» **Extracted text**:
»»
Despite high levels of confidence in interpreting many well-characterized variants (which may give ORs in the hundreds), diagnostic laboratories are understandably cautious when interpreting a variant that has not been seen before. Our analyses demonstrate that for many genes even variants currently reported with variants of uncertain significance show a several-fold excess over the background in ExAC ( Figure 1 ). More refined interpretation of variants in validated genes, for example, leveraging domain information, could increase the diagnostic yield of genetic testing and is likely to lead to much more substantial gains than the expansion of gene panels.

In contrast to the conservative strategy of clinical laboratories, research studies often report large “yields.” Some may not adequately control for the background rate of rare variation or may include genes for other conditions; as a result, genes nominated as important contributors to disease have little if any excess variation in cases. Testing of broad gene panels and overly inclusive interpretation of variants may lead to erroneous conclusions about pleiotropic effects of genetic variation14,30 and overestimates of double/compound mutations36 and the population prevalence of the disease.37

Despite the absence of demonstrable excess of rare variation in a gene, specific variants identified in family studies may still be disease-causing. However, if such variants are a small minority of rare variants in cases, then testing will yield more false positives than true positives. For some of the genes that show no excess ( Figure 1 ), the original reports did not include any variant with robust evidence of segregation (i.e., LOD >3), and the possibility exists that the reported disease association is entirely spurious. An argument is often made that variants could be contributing as modifiers.38,39 This remains possible; however, in the absence of any significant overrepresentation in cases, the more parsimonious interpretation is that they are phenotypically silent. We have not tested more common variants (MAF >1 × 10−4) that could be mechanistically informative but are likely to have smaller effects,40 and we have not evaluated individual-level data to assess the impact of coinheritance of variants, which are limitations of the analyses.
««
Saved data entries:
»»
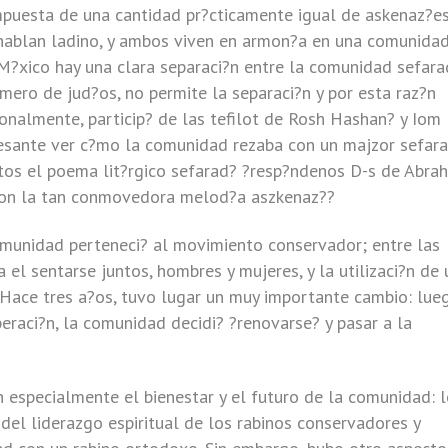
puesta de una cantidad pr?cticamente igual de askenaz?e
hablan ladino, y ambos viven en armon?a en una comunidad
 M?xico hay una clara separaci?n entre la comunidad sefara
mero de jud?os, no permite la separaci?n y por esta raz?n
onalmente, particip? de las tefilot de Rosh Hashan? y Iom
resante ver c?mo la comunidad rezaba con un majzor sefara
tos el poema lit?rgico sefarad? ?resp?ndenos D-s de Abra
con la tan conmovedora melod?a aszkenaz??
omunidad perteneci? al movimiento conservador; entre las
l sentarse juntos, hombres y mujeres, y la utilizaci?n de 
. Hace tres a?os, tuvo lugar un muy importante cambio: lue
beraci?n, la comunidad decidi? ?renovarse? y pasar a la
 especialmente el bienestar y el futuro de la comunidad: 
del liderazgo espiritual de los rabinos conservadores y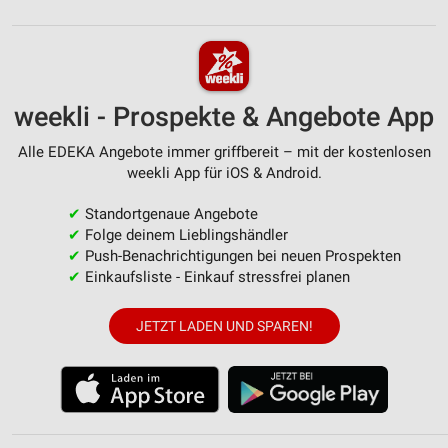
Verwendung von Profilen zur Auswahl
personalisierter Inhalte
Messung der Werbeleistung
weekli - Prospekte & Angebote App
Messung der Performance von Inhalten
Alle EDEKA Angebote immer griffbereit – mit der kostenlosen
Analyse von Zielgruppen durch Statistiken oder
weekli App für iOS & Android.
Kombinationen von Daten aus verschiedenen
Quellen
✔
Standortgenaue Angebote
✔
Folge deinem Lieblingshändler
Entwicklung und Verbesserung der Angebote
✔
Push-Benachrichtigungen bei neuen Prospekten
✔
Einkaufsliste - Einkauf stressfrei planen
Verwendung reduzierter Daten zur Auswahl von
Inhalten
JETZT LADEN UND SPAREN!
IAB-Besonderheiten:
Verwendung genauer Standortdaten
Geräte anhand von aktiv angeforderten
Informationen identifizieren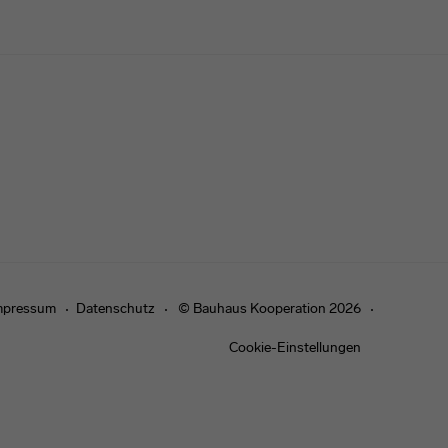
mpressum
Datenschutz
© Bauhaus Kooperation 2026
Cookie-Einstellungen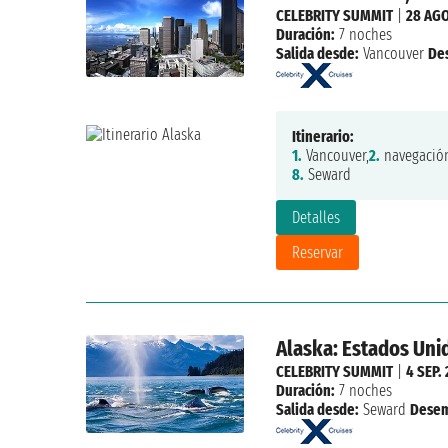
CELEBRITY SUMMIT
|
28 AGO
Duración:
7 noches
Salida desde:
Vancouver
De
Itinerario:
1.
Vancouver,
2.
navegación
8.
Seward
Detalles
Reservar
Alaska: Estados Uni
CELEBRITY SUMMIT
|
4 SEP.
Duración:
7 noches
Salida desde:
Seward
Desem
««
»»
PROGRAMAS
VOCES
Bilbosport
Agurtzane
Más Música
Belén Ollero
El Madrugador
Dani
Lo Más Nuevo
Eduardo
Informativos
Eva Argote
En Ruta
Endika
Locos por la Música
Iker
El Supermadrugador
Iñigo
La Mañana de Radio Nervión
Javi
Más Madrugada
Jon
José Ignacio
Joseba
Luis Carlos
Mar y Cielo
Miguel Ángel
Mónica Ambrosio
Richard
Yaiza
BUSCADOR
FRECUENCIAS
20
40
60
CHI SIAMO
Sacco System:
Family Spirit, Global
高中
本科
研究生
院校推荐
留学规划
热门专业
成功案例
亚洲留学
««
» **Exercise**: In the text on interpreting genetic variants, what LOD score counts as robust evidence of segregation?

» **Result of this exercise**: A LOD score greater than 3.